- Dataset:

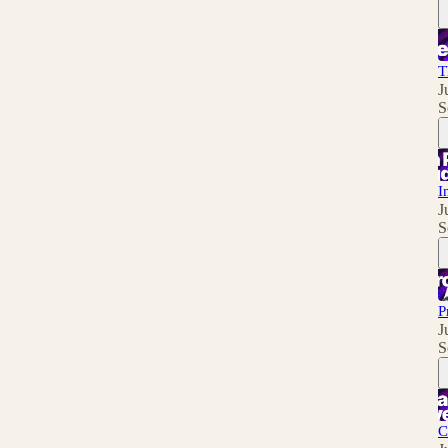
T
J
S
I
J
S
P
J
S
C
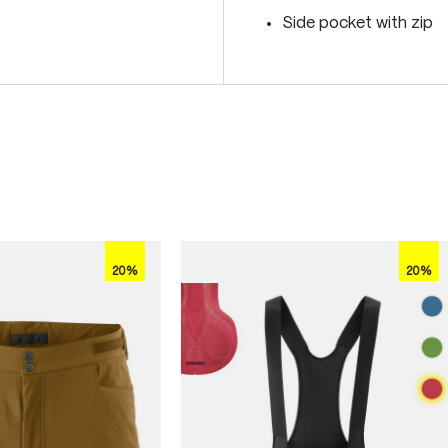
Side pocket with zip
20%
20%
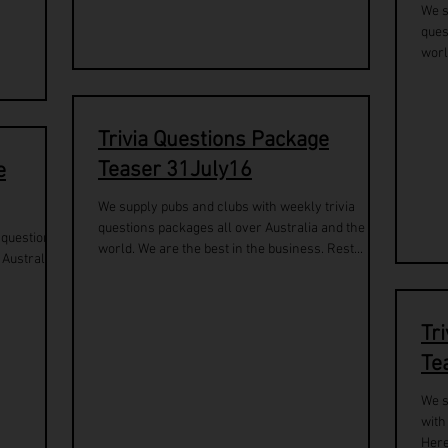
We s
ques
worl
Trivia Questions Package
Teaser 31July16
e
We supply pubs and clubs with weekly trivia
questions packages all over Australia and the
a questions
world. We are the best in the business. Rest...
 Australia.
Tr
Te
We s
with
Here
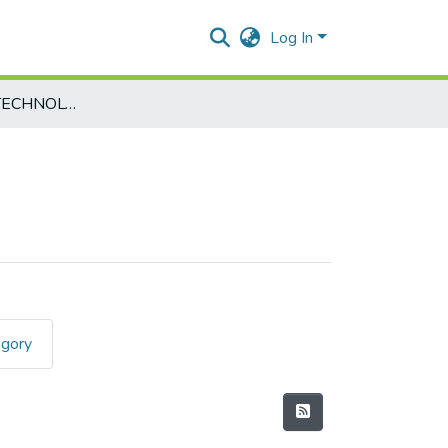
Log In
INFORMATION TECHNOLOGY-USIT502
egory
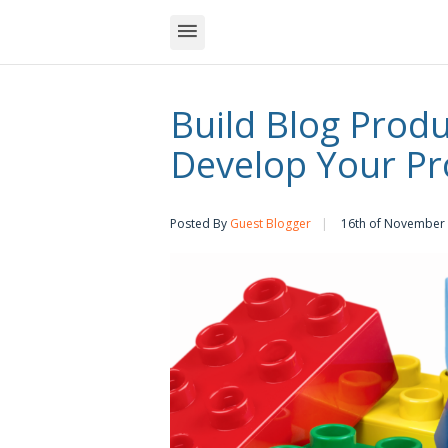
Build Blog Produc
Develop Your Pr
Posted By
Guest Blogger
16th of November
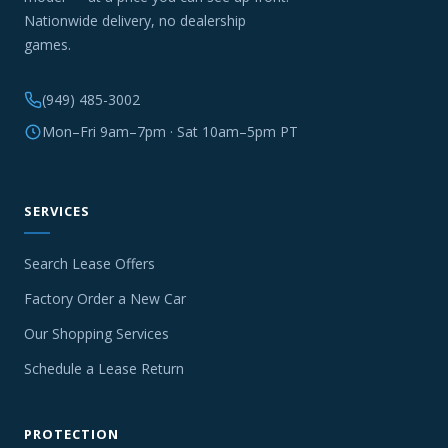
Nationwide delivery, no dealership
games.
(949) 485-3002
Mon–Fri 9am–7pm · Sat 10am–5pm PT
SERVICES
Search Lease Offers
Factory Order a New Car
Our Shopping Services
Schedule a Lease Return
PROTECTION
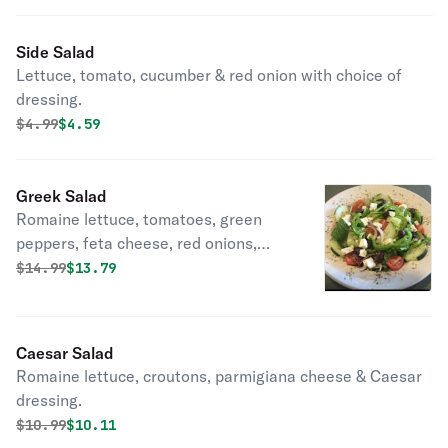
Side Salad
Lettuce, tomato, cucumber & red onion with choice of
dressing.
Original price was
Discounted price is
$
4.99
$4.59
Greek Salad
Romaine lettuce, tomatoes, green
peppers, feta cheese, red onions,
kalamata olives, cucumbers & greek
Original price was
Discounted price is
$
14.99
$13.79
dressing.
Caesar Salad
Romaine lettuce, croutons, parmigiana cheese & Caesar
dressing.
Original price was
Discounted price is
$
10.99
$10.11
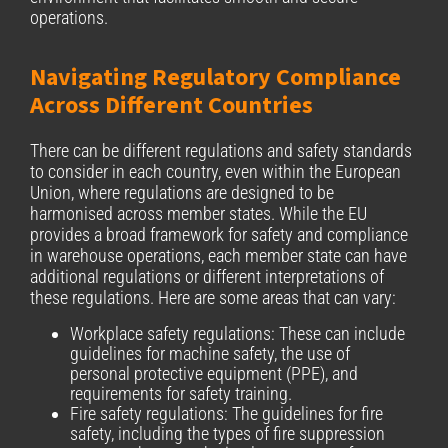
operations.
Navigating Regulatory Compliance
Across Different Countries
There can be different regulations and safety standards
to consider in each country, even within the European
Union, where regulations are designed to be
harmonised across member states. While the EU
provides a broad framework for safety and compliance
in warehouse operations, each member state can have
additional regulations or different interpretations of
these regulations. Here are some areas that can vary:
Workplace safety regulations: These can include
guidelines for machine safety, the use of
personal protective equipment (PPE), and
requirements for safety training.
Fire safety regulations: The guidelines for fire
safety, including the types of fire suppression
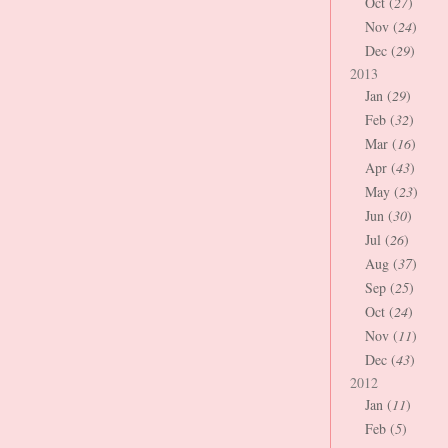
Oct (
27
)
Nov (
24
)
Dec (
29
)
2013
Jan (
29
)
Feb (
32
)
Mar (
16
)
Apr (
43
)
May (
23
)
Jun (
30
)
Jul (
26
)
Aug (
37
)
Sep (
25
)
Oct (
24
)
Nov (
11
)
Dec (
43
)
2012
Jan (
11
)
Feb (
5
)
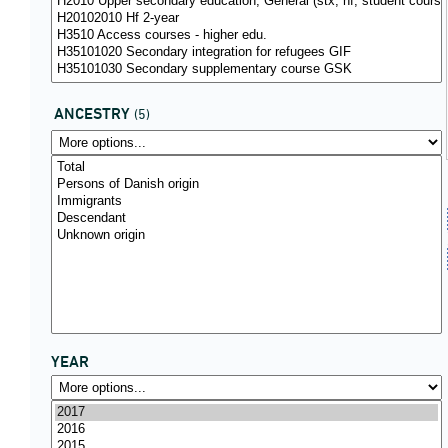
ANCESTRY
(5)
YEAR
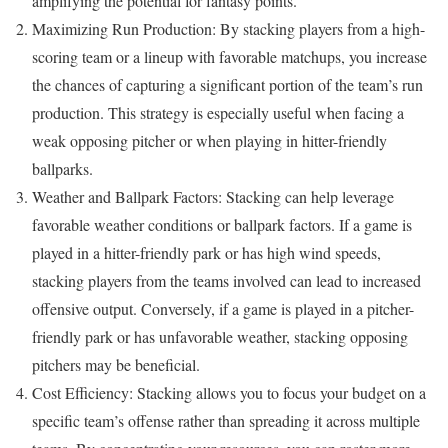
amplifying the potential for fantasy points.
Maximizing Run Production: By stacking players from a high-
scoring team or a lineup with favorable matchups, you increase
the chances of capturing a significant portion of the team’s run
production. This strategy is especially useful when facing a
weak opposing pitcher or when playing in hitter-friendly
ballparks.
Weather and Ballpark Factors: Stacking can help leverage
favorable weather conditions or ballpark factors. If a game is
played in a hitter-friendly park or has high wind speeds,
stacking players from the teams involved can lead to increased
offensive output. Conversely, if a game is played in a pitcher-
friendly park or has unfavorable weather, stacking opposing
pitchers may be beneficial.
Cost Efficiency: Stacking allows you to focus your budget on a
specific team’s offense rather than spreading it across multiple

- Work required: Above, find the line with "peppers, feta cheese, red"; copy it and every line down to the line with "in warehouse operations, each", exactly and both included, but no pictures.

- Response below:
peppers, feta cheese, red onions,
kalamata olives, cucumbers & greek
Original price was
Discounted price is
$
14.99
$13.79
dressing.
Caesar Salad
Romaine lettuce, croutons, parmigiana cheese & Caesar
dressing.
Original price was
Discounted price is
$
10.99
$10.11
operations.
Navigating Regulatory Compliance
Across Different Countries
There can be different regulations and safety standards
to consider in each country, even within the European
Union, where regulations are designed to be
harmonised across member states. While the EU
provides a broad framework for safety and compliance
in warehouse operations, each member state can have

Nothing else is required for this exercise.